### [PROBLEM STATEMENT]
Would you please copy each line below that includes the string "الأطفال"?

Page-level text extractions
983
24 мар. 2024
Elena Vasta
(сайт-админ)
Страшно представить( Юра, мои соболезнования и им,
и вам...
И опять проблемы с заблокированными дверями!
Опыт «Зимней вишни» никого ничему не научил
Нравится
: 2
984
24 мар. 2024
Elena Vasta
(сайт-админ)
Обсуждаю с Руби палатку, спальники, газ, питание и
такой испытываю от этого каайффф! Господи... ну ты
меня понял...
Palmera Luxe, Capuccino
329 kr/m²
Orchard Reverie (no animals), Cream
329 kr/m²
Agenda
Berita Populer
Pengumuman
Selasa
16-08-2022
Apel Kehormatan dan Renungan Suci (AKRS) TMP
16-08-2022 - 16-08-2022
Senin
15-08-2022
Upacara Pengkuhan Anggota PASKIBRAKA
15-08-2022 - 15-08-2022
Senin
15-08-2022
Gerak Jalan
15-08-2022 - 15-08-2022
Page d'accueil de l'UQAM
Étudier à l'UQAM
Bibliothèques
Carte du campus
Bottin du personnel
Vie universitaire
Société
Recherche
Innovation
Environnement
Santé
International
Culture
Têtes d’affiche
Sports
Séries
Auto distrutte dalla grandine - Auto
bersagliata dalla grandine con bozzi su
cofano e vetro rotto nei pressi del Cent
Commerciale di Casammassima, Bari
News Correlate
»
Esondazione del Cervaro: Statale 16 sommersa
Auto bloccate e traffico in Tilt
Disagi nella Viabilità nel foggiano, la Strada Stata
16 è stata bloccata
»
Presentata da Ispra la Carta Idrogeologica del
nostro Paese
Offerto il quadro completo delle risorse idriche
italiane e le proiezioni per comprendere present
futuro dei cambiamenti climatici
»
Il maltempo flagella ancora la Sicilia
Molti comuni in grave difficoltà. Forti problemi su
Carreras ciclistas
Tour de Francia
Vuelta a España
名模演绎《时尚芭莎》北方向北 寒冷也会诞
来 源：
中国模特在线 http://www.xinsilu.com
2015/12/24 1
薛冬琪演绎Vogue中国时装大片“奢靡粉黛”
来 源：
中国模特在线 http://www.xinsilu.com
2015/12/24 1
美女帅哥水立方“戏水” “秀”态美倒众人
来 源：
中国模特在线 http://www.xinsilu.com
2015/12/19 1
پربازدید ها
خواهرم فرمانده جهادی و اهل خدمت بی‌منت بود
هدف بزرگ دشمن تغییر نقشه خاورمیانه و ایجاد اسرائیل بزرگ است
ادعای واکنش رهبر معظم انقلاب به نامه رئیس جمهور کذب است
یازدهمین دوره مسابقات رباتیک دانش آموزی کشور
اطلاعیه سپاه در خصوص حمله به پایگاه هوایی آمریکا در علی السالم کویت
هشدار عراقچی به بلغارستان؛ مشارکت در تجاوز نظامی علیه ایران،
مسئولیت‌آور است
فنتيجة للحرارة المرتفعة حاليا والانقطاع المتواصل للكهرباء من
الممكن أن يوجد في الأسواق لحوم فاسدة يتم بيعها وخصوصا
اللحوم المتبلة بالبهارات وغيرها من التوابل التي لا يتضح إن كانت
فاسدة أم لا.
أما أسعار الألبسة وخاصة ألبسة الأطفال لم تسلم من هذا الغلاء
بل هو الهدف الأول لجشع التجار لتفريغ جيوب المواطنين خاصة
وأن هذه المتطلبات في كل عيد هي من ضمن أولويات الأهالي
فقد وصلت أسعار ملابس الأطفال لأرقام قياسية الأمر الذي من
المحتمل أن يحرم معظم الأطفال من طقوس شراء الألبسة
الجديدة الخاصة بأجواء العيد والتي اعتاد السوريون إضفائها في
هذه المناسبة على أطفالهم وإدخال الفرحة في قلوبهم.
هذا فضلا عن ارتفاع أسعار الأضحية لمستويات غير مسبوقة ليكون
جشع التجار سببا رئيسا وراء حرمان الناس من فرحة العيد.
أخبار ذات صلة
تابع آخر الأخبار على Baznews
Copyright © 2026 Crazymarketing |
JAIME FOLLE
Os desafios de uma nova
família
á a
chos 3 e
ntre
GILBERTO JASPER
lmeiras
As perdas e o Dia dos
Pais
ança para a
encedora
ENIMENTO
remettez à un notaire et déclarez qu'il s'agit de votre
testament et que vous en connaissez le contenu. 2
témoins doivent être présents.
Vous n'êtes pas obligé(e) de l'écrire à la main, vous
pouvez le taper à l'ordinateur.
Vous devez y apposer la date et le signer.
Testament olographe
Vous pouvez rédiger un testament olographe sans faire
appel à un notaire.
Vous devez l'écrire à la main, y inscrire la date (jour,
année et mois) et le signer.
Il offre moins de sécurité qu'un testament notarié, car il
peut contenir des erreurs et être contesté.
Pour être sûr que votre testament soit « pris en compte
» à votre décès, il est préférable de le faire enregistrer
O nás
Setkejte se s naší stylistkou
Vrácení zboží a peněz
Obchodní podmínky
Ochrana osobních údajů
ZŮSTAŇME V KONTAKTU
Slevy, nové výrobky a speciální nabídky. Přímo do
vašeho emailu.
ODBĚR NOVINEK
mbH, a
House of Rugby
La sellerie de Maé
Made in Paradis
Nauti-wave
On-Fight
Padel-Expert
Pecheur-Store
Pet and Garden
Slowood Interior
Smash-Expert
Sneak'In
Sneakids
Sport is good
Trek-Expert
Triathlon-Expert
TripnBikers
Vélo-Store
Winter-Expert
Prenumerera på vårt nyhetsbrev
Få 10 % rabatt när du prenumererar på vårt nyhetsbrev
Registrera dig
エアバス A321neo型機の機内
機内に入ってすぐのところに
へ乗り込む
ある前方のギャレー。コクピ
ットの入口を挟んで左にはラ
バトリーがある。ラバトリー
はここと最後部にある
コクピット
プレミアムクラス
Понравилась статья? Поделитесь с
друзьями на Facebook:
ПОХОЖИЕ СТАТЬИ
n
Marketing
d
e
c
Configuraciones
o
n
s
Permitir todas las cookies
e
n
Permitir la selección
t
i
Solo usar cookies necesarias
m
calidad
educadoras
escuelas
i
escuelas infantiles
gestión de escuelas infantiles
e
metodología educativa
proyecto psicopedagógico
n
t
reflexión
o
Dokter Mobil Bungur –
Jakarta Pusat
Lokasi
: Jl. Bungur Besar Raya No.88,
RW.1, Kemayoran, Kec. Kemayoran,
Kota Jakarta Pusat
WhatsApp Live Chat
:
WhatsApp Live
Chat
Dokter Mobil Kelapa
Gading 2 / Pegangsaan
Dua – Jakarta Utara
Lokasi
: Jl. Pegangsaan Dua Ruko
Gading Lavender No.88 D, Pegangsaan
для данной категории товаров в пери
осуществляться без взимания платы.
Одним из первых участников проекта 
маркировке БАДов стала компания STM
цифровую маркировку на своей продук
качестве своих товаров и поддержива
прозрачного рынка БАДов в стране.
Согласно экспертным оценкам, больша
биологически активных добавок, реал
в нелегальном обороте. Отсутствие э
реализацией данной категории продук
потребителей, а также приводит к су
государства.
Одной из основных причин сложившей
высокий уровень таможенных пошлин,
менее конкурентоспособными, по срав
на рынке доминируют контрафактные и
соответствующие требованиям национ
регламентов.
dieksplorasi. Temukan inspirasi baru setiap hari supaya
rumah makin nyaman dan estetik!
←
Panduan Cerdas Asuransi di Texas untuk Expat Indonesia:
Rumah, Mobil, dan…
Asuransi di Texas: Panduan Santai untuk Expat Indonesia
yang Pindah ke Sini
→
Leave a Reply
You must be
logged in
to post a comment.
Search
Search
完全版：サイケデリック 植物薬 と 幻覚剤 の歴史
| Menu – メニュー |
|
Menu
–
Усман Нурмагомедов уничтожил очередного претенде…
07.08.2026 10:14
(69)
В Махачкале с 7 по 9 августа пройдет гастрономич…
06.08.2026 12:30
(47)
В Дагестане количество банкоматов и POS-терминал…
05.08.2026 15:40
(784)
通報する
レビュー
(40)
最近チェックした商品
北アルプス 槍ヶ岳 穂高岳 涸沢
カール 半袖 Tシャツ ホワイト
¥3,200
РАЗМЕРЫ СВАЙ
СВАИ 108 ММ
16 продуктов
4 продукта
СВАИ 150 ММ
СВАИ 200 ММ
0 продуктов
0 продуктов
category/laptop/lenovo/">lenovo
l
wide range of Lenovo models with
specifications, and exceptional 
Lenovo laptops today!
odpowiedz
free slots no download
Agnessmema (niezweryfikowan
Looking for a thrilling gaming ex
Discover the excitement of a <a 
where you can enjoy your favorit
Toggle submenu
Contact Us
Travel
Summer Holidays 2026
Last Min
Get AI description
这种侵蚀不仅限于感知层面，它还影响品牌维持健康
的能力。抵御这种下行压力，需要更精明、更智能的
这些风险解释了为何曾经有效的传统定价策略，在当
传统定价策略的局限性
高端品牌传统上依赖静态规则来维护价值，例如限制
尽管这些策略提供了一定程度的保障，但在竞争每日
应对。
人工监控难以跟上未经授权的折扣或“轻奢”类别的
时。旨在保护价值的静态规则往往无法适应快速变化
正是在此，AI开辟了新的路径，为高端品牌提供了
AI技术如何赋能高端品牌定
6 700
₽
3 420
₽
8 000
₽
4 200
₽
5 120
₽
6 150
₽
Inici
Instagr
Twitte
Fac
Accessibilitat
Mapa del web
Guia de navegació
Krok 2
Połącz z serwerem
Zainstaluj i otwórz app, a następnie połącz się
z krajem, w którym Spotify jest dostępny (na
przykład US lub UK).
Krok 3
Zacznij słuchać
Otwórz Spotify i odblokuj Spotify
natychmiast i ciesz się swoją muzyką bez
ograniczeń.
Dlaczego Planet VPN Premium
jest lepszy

### [WRITTEN RESPONSE]
أما أسعار الألبسة وخاصة ألبسة الأطفال لم تسلم من هذا الغلاء
فقد وصلت أسعار ملابس الأطفال لأرقام قياسية الأمر الذي من
المحتمل أن يحرم معظم الأطفال من طقوس شراء الألبسة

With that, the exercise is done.